## What the exercise asks
When responding, copy every record below exactly as it appears.

## Data for the task
────
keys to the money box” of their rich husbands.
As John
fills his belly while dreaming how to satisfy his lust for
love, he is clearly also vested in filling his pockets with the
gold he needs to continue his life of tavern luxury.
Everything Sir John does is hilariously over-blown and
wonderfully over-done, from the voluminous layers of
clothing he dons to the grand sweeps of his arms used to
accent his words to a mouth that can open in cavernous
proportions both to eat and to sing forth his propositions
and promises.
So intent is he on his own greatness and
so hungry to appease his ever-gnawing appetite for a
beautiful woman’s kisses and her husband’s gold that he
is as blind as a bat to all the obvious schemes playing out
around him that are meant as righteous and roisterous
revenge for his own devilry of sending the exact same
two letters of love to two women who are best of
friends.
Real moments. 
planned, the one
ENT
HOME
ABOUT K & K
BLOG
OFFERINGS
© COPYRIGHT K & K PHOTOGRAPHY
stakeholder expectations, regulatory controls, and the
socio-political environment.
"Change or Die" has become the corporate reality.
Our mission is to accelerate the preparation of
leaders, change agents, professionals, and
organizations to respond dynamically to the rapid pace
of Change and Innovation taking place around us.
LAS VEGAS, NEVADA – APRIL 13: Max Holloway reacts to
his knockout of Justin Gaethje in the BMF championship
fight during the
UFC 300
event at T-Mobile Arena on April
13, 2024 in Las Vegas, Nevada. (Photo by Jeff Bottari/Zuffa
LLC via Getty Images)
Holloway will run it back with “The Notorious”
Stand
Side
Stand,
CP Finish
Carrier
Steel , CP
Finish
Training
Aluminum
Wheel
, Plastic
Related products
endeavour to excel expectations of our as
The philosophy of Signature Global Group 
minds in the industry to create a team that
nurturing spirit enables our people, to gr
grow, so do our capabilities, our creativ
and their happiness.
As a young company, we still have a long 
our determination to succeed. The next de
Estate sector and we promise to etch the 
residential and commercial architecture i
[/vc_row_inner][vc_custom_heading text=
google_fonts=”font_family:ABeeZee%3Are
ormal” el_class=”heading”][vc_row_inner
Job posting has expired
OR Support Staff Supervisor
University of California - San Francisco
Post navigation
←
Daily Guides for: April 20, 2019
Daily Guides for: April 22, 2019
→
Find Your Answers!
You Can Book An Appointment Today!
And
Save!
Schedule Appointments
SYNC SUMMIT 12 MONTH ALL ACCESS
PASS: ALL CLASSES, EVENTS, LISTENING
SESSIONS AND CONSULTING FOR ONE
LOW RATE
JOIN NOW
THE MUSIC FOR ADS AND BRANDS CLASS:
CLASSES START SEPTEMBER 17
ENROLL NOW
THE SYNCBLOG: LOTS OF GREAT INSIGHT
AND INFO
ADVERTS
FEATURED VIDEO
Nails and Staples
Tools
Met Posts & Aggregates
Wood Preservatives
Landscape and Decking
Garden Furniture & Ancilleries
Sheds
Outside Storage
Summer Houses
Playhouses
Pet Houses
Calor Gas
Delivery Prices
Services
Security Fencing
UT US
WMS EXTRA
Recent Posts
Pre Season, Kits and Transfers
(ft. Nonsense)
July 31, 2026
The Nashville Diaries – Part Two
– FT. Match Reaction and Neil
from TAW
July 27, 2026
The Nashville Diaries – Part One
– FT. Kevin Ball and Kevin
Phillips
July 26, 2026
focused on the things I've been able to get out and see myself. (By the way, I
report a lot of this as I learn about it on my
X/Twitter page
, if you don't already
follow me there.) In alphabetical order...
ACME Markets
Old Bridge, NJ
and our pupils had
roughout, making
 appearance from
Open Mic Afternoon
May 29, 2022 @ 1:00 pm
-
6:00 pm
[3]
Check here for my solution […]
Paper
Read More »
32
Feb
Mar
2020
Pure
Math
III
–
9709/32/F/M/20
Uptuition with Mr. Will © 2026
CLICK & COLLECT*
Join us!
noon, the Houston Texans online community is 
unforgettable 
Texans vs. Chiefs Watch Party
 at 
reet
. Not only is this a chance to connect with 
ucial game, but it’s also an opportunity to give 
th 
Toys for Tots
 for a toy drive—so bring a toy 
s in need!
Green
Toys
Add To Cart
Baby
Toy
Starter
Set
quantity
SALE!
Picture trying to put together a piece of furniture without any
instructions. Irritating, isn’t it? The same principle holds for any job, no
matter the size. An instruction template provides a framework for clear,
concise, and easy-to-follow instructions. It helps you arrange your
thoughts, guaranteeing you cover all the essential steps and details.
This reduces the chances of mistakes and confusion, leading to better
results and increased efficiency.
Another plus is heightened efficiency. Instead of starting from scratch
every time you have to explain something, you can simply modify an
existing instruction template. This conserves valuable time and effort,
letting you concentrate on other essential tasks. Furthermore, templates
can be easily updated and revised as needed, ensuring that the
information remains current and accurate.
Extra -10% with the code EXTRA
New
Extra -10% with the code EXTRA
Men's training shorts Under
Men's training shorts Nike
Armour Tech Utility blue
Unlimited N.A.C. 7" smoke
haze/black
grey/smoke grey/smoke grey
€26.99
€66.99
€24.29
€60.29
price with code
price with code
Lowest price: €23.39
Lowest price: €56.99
────
## Result below
keys to the money box” of their rich husbands.
As John
fills his belly while dreaming how to satisfy his lust for
love, he is clearly also vested in filling his pockets with the
gold he needs to continue his life of tavern luxury.
Everything Sir John does is hilariously over-blown and
wonderfully over-done, from the voluminous layers of
clothing he dons to the grand sweeps of his arms used to
accent his words to a mouth that can open in cavernous
proportions both to eat and to sing forth his propositions
and promises.
So intent is he on his own greatness and
so hungry to appease his ever-gnawing appetite for a
beautiful woman’s kisses and her husband’s gold that he
is as blind as a bat to all the obvious schemes playing out
around him that are meant as righteous and roisterous
revenge for his own devilry of sending the exact same
two letters of love to two women who are best of
friends.
Real moments. 
planned, the one
ENT
HOME
ABOUT K & K
BLOG
OFFERINGS
© COPYRIGHT K & K PHOTOGRAPHY
stakeholder expectations, regulatory controls, and the
socio-political environment.
"Change or Die" has become the corporate reality.
Our mission is to accelerate the preparation of
leaders, change agents, professionals, and
organizations to respond dynamically to the rapid pace
of Change and Innovation taking place around us.
LAS VEGAS, NEVADA – APRIL 13: Max Holloway reacts to
his knockout of Justin Gaethje in the BMF championship
fight during the
UFC 300
event at T-Mobile Arena on April
13, 2024 in Las Vegas, Nevada. (Photo by Jeff Bottari/Zuffa
LLC via Getty Images)
Holloway will run it back with “The Notorious”
Stand
Side
Stand,
CP Finish
Carrier
Steel , CP
Finish
Training
Aluminum
Wheel
, Plastic
Related products
endeavour to excel expectations of our as
The philosophy of Signature Global Group 
minds in the industry to create a team that
nurturing spirit enables our people, to gr
grow, so do our capabilities, our creativ
and their happiness.
As a young company, we still have a long 
our determination to succeed. The next de
Estate sector and we promise to etch the 
residential and commercial architecture i
[/vc_row_inner][vc_custom_heading text=
google_fonts=”font_family:ABeeZee%3Are
ormal” el_class=”heading”][vc_row_inner
Job posting has expired
OR Support Staff Supervisor
University of California - San Francisco
Post navigation
←
Daily Guides for: April 20, 2019
Daily Guides for: April 22, 2019
→
Find Your Answers!
You Can Book An Appointment Today!
And
Save!
Schedule Appointments
SYNC SUMMIT 12 MONTH ALL ACCESS
PASS: ALL CLASSES, EVENTS, LISTENING
SESSIONS AND CONSULTING FOR ONE
LOW RATE
JOIN NOW
THE MUSIC FOR ADS AND BRANDS CLASS:
CLASSES START SEPTEMBER 17
ENROLL NOW
THE SYNCBLOG: LOTS OF GREAT INSIGHT
AND INFO
ADVERTS
FEATURED VIDEO
Nails and Staples
Tools
Met Posts & Aggregates
Wood Preservatives
Landscape and Decking
Garden Furniture & Ancilleries
Sheds
Outside Storage
Summer Houses
Playhouses
Pet Houses
Calor Gas
Delivery Prices
Services
Security Fencing
UT US
WMS EXTRA
Recent Posts
Pre Season, Kits and Transfers
(ft. Nonsense)
July 31, 2026
The Nashville Diaries – Part Two
– FT. Match Reaction and Neil
from TAW
July 27, 2026
The Nashville Diaries – Part One
– FT. Kevin Ball and Kevin
Phillips
July 26, 2026
focused on the things I've been able to get out and see myself. (By the way, I
report a lot of this as I learn about it on my
X/Twitter page
, if you don't already
follow me there.) In alphabetical order...
ACME Markets
Old Bridge, NJ
and our pupils had
roughout, making
 appearance from
Open Mic Afternoon
May 29, 2022 @ 1:00 pm
-
6:00 pm
[3]
Check here for my solution […]
Paper
Read More »
32
Feb
Mar
2020
Pure
Math
III
–
9709/32/F/M/20
Uptuition with Mr. Will © 2026
CLICK & COLLECT*
Join us!
noon, the Houston Texans online community is 
unforgettable 
Texans vs. Chiefs Watch Party
 at 
reet
. Not only is this a chance to connect with 
ucial game, but it’s also an opportunity to give 
th 
Toys for Tots
 for a toy drive—so bring a toy 
s in need!
Green
Toys
Add To Cart
Baby
Toy
Starter
Set
quantity
SALE!
Picture trying to put together a piece of furniture without any
instructions. Irritating, isn’t it? The same principle holds for any job, no
matter the size. An instruction template provides a framework for clear,
concise, and easy-to-follow instructions. It helps you arrange your
thoughts, guaranteeing you cover all the essential steps and details.
This reduces the chances of mistakes and confusion, leading to better
results and increased efficiency.
Another plus is heightened efficiency. Instead of starting from scratch
every time you have to explain something, you can simply modify an
existing instruction template. This conserves valuable time and effort,
letting you concentrate on other essential tasks. Furthermore, templates
can be easily updated and revised as needed, ensuring that the
information remains current and accurate.
Extra -10% with the code EXTRA
New
Extra -10% with the code EXTRA
Men's training shorts Under
Men's training shorts Nike
Armour Tech Utility blue
Unlimited N.A.C. 7" smoke
haze/black
grey/smoke grey/smoke grey
€26.99
€66.99
€24.29
€60.29
price with code
price with code
Lowest price: €23.39
Lowest price: €56.99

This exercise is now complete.